Licensing doesn’t introduce new barriers, it creates incentives for innovation and investment. When copyrighted works become tradeable, marketable inputs, firms can compete to build better datasets, offer flexible licensing terms, and develop tools that make rights clearance easier. Training datasets could be offered at various tiers and price points, like so many software products and services these days.
And if licensing markets were embraced instead of obstructed, they would become more efficient over time. Carrier and Slater treat licensing as if it would always be expensive and chaotic. But history shows otherwise. If there’s demand for high-quality, rights-cleared training materials, companies will find ways to meet it, and if bottlenecks appear, mechanisms like voluntary collective licensing, standardized contracts, or new intermediaries can emerge to address them.
Conclusion
The most striking thing about Carrier and Slater’s argument is that it treats the people who create the underlying material as a kind of externality—background noise that must be quieted for the “real” innovation to proceed. But the novels, journalism, scholarship, photographs, illustrations, and music used in training is not debris on the internet. They reflect the work of human beings and the investment of publishers, labels, and studios. And they are not inevitable.

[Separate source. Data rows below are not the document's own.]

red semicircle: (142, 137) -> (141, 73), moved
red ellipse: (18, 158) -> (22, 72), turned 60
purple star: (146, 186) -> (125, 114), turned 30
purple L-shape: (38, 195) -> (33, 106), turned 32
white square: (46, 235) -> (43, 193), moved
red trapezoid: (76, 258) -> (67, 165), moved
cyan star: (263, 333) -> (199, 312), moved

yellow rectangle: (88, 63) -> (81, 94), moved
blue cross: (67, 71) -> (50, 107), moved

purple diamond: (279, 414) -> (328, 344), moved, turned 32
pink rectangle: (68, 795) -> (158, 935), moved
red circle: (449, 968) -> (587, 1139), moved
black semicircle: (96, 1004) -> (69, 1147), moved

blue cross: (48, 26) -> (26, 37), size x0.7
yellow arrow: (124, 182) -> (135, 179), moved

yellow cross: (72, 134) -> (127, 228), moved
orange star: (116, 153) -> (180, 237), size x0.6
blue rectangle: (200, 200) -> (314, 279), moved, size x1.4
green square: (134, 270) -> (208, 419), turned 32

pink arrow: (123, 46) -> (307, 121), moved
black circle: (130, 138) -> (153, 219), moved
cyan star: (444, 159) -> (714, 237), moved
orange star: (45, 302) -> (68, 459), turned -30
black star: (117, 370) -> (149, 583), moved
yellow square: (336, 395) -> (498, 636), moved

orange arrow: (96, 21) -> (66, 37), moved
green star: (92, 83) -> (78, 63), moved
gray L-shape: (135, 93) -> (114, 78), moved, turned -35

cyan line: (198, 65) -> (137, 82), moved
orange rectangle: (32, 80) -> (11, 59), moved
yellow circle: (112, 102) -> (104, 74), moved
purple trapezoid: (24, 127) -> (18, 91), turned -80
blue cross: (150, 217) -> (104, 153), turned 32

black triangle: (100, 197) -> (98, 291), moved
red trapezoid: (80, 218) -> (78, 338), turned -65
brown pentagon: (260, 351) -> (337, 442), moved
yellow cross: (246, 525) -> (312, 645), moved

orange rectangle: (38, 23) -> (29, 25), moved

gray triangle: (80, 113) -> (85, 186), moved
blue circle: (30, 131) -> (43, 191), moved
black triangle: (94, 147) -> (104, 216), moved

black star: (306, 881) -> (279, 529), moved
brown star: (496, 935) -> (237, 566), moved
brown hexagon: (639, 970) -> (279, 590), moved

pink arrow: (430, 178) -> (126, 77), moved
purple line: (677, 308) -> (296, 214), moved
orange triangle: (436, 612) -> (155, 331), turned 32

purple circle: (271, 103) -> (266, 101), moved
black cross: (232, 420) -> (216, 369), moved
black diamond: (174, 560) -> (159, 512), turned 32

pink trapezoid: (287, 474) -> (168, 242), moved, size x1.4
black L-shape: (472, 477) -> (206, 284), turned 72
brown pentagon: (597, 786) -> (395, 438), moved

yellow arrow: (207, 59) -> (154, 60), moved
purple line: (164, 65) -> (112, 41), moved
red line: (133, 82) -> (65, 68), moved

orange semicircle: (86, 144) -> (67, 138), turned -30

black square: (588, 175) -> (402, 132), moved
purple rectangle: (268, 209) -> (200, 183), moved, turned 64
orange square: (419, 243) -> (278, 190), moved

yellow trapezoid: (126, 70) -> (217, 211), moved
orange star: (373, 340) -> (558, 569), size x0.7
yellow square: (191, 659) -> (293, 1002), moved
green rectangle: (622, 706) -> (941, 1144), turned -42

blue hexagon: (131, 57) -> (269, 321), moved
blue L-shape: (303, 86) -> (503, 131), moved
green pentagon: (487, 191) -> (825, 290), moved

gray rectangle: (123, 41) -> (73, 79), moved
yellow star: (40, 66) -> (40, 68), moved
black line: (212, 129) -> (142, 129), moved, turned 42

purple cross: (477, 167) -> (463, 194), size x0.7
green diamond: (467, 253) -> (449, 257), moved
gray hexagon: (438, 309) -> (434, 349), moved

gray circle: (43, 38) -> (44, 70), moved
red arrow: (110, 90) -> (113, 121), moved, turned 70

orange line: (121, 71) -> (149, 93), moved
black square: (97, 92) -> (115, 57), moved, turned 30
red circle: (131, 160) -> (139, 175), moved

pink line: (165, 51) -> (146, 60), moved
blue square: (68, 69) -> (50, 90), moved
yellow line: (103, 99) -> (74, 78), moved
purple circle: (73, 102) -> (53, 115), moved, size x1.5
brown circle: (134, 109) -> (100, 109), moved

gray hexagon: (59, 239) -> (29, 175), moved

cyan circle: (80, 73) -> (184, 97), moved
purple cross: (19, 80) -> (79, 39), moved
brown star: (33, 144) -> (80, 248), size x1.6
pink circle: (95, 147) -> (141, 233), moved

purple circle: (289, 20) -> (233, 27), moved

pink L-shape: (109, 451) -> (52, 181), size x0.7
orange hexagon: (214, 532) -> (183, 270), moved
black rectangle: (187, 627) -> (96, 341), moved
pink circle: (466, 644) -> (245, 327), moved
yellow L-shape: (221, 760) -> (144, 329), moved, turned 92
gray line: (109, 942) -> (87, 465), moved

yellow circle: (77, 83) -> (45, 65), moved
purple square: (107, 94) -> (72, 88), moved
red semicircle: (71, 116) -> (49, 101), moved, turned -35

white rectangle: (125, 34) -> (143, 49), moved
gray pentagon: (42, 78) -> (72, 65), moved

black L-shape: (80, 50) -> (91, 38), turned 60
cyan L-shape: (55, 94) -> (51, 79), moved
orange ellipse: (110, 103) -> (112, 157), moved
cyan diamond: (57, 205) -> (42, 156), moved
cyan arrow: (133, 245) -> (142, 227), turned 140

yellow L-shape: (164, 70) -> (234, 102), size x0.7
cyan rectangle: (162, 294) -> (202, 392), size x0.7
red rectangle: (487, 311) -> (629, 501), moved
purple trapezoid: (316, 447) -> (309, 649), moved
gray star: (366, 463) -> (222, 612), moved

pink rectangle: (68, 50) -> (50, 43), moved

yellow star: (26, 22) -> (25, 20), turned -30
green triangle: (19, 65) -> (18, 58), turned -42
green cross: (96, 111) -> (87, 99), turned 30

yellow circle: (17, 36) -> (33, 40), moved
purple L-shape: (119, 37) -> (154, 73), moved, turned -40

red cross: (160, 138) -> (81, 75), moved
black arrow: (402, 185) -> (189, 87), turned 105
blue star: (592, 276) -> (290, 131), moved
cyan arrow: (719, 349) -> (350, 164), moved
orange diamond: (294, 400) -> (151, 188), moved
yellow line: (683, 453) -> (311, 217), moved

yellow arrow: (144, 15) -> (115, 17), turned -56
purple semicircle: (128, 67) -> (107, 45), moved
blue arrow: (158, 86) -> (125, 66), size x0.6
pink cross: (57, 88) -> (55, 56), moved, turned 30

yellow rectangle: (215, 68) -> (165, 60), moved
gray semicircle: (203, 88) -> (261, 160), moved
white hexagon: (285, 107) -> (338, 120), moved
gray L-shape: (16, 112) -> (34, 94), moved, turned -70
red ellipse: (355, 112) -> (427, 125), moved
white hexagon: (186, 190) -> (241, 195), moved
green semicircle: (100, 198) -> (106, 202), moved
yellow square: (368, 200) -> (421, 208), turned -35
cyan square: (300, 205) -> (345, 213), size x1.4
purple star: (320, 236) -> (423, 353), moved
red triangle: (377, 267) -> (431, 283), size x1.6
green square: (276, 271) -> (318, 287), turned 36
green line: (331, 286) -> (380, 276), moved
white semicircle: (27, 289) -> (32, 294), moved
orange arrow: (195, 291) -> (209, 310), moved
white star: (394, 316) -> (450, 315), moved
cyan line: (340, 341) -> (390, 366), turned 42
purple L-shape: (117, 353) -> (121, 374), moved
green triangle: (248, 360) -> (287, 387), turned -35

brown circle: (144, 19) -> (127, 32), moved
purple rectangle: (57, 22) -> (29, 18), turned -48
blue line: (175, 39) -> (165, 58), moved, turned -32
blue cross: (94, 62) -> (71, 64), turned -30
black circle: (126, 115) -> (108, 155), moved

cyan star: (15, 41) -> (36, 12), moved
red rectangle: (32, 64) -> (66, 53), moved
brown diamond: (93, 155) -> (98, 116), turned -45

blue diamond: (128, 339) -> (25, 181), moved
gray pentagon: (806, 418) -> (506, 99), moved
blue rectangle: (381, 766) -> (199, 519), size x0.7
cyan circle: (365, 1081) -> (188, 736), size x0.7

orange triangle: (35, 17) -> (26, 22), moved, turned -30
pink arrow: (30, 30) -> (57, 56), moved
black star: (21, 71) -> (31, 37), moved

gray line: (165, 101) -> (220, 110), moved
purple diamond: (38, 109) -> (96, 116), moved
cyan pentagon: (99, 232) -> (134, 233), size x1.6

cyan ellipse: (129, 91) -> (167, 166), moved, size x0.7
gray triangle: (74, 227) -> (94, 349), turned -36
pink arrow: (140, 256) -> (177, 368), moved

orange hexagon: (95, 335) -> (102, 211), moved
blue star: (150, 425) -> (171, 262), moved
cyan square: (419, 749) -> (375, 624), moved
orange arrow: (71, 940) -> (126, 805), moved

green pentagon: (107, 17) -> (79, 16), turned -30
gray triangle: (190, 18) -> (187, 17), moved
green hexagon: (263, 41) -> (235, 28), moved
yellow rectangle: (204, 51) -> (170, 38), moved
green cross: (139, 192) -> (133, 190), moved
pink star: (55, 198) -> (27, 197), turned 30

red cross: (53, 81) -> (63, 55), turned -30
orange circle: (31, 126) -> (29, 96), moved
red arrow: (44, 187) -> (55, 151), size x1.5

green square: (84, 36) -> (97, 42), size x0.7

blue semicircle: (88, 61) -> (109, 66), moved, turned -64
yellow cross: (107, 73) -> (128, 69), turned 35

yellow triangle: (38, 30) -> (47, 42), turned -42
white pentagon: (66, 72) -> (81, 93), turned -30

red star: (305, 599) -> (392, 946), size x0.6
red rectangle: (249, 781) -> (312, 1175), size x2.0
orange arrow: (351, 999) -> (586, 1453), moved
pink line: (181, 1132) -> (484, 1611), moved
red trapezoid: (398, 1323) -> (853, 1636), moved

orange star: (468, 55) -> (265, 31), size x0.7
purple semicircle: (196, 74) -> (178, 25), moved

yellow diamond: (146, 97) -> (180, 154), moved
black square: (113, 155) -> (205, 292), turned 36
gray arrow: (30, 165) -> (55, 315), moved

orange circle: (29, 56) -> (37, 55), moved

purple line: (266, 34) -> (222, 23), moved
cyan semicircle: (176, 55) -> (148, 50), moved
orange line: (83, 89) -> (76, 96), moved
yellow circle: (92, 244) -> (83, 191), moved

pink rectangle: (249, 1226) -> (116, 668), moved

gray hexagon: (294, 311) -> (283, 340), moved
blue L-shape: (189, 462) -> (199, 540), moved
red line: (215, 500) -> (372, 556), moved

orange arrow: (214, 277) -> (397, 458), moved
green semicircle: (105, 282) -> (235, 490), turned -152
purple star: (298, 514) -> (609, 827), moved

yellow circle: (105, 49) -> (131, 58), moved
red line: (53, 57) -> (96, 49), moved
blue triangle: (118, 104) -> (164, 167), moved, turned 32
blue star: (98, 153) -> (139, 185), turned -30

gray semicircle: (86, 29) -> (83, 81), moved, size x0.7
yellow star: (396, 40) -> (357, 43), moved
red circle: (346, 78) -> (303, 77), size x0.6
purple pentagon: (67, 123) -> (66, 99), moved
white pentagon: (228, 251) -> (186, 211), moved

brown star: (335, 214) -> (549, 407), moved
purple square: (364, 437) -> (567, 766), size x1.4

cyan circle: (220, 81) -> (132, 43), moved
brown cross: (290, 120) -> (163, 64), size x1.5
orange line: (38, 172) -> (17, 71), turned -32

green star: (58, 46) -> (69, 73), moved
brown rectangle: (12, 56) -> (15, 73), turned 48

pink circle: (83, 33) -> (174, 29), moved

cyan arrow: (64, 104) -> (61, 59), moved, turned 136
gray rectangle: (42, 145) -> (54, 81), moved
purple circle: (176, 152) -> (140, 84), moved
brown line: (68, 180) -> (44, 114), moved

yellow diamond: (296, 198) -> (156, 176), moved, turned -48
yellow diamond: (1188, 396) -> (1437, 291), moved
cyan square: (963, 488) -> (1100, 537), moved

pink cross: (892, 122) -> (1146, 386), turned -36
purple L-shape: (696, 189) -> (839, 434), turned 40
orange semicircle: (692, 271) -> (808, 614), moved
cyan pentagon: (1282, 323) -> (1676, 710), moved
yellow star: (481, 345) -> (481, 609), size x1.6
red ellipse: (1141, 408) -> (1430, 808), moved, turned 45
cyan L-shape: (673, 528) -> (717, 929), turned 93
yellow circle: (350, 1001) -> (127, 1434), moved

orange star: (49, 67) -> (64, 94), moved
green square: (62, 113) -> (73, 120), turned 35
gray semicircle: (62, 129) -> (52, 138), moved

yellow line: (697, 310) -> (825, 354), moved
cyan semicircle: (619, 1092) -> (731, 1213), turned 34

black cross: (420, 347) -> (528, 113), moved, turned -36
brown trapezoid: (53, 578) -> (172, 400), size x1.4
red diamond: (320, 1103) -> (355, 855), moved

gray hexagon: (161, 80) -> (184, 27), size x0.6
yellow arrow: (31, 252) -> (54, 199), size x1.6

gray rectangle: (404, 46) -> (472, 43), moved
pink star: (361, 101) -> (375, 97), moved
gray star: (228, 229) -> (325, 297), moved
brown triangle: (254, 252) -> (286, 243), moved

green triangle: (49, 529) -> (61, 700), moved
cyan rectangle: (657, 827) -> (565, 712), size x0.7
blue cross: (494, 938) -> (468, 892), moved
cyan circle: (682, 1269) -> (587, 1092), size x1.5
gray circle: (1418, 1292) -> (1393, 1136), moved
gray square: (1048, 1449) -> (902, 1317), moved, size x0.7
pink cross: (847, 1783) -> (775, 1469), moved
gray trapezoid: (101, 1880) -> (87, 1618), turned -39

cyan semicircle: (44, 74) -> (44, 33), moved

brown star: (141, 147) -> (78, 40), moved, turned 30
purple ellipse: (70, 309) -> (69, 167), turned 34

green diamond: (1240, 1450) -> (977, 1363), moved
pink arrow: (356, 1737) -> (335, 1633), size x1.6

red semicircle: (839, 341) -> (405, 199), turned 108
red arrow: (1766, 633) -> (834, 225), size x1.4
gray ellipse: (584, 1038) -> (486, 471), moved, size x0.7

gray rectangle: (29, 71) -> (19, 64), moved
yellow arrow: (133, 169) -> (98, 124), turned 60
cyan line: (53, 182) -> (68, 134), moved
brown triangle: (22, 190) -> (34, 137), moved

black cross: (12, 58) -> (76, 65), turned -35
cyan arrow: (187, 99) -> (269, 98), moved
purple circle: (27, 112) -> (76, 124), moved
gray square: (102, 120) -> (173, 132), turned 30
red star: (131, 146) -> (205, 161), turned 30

The question is not whether AI companies can innovate. The question is whether that innovation requires erasing the rights of everyone whose work makes that innovation possible. There is no reason in law, economics, or basic fairness that it should.
In the end, the proposal to “embrace copyright’s limits” does not solve the real problem of AI concentration, it distracts from it. Weakening copyright won’t address its causes, but it will harm the creative ecosystem that has supplied the raw material for these technologies and that will continue to supply it as long as its rights are respected.
The real path forward is not to strip creators of the rights “designed to assure contributors to the store of knowledge a fair return for their labors.” It is to acknowledge that AI does not exist separate from the creative world. That means treating creators as participants, not obstacles, and recognizing that sustainable innovation cannot be built on uncompensated appropriation.